Russia is suspected of having used computer attacks during its war with Georgia in 2008.
The following account of the attack on The Times — which is based on interviews with Times executives, reporters and security experts — provides a glimpse into one such spy campaign.
After The Times learned of warnings from Chinese government officials that its investigation of the wealth of Mr. Wen's relatives would "have consequences," executives on Oct. 24 asked AT&T, which monitors The Times's computer network, to watch for unusual activity.
On Oct. 25, the day the article was published online, AT&T informed The Times that it had noticed behavior that was consistent with other attacks believed to have been perpetrated by the Chinese military.
The Times notified and voluntarily briefed the Federal Bureau of Investigation on the attacks and then — not initially recognizing the extent of the infiltration of its computers — worked with AT&T to track the attackers even as it tried to eliminate them from its systems.
But on November 7, when it became clear that attackers were still inside its systems despite efforts to expel them, The Times hired Mandiant, which specializes in responding to security breaches. Since learning of the attacks, The Times — first with AT&T and then with Mandiant — has monitored attackers as they have moved around its systems.
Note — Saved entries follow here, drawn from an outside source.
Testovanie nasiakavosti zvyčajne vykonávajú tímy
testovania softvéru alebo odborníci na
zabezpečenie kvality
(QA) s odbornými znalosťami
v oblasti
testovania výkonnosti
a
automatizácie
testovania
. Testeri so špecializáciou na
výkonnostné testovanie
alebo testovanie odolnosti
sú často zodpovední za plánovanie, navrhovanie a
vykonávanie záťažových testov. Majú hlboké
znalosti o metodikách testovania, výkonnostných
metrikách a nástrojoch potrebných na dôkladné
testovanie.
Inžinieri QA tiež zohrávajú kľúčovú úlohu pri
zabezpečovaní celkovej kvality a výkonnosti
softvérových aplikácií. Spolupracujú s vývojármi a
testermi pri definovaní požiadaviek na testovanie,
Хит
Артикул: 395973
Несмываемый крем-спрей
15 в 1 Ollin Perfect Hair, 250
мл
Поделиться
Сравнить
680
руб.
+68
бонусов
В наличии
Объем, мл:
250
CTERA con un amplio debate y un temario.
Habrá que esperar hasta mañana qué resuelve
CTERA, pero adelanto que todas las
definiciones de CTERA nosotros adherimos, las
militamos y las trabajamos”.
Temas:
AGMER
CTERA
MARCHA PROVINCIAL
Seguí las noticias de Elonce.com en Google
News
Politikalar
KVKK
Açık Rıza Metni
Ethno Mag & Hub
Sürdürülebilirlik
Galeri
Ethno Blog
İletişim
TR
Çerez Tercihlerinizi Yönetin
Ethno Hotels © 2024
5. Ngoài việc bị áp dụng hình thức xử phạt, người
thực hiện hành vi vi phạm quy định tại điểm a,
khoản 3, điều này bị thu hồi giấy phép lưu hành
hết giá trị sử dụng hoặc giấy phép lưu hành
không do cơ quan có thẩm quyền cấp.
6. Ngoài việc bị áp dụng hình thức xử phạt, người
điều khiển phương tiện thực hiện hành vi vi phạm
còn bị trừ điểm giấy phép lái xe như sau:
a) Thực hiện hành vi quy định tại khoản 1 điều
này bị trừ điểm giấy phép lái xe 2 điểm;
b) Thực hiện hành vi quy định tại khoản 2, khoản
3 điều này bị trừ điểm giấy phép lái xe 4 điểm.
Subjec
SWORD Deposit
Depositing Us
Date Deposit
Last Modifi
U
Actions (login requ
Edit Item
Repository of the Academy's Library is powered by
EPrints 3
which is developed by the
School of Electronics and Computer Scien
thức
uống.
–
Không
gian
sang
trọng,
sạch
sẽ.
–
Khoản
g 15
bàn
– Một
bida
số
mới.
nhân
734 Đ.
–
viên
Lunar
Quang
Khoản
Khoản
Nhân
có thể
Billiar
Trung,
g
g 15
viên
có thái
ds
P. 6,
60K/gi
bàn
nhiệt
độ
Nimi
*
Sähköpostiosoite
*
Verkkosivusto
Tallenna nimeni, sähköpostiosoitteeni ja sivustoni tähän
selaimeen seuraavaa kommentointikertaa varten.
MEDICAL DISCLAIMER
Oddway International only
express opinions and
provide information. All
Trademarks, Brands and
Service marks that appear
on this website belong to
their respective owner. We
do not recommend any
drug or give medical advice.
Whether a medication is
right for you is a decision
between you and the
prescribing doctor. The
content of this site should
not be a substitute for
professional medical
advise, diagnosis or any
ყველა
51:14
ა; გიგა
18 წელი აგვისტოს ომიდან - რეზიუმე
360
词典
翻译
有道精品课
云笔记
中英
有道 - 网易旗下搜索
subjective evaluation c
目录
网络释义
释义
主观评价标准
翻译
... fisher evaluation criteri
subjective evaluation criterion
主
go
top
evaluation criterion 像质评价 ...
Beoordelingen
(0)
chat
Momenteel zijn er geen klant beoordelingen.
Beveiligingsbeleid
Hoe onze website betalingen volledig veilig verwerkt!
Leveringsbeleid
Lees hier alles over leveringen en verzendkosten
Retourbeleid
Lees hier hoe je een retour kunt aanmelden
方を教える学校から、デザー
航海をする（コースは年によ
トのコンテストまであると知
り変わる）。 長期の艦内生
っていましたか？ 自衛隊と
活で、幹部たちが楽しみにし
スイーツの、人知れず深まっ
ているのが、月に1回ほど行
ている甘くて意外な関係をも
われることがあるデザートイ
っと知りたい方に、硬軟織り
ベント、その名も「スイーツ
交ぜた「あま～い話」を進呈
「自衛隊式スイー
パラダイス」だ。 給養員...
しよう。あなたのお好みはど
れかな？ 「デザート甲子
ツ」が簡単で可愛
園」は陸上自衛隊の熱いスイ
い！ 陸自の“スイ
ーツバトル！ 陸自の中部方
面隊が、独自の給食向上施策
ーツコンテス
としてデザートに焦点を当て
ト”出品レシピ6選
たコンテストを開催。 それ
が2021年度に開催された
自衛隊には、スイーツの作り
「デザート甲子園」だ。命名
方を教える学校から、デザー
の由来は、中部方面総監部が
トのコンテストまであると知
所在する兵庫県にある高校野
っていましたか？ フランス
Hacker teams regularly began work, for the most part, at 8 a.m. Beijing time. Usually they continued for a standard work day, but sometimes the hacking persisted until midnight. Occasionally, the attacks stopped for two-week periods, Mandiant said, though the reason was not clear.
Investigators still do not know how hackers initially broke into The Times's systems. They suspect the hackers used a so-called spear-phishing attack, in which they send e-mails to employees that contain malicious links or attachments. All it takes is one click on the e-mail by an employee for hackers to install "remote access tools" — or RATs. Those tools can siphon off oceans of data — passwords, keystrokes, screen images, documents and, in some cases, recordings from computers' microphones and Web cameras — and send the information back to the attackers' Web servers.
Michael Higgins, chief security officer at The Times, said: "Attackers no longer go after our firewall. They go after individuals. They send a malicious piece of code to your e-mail account and you're opening it and letting them in."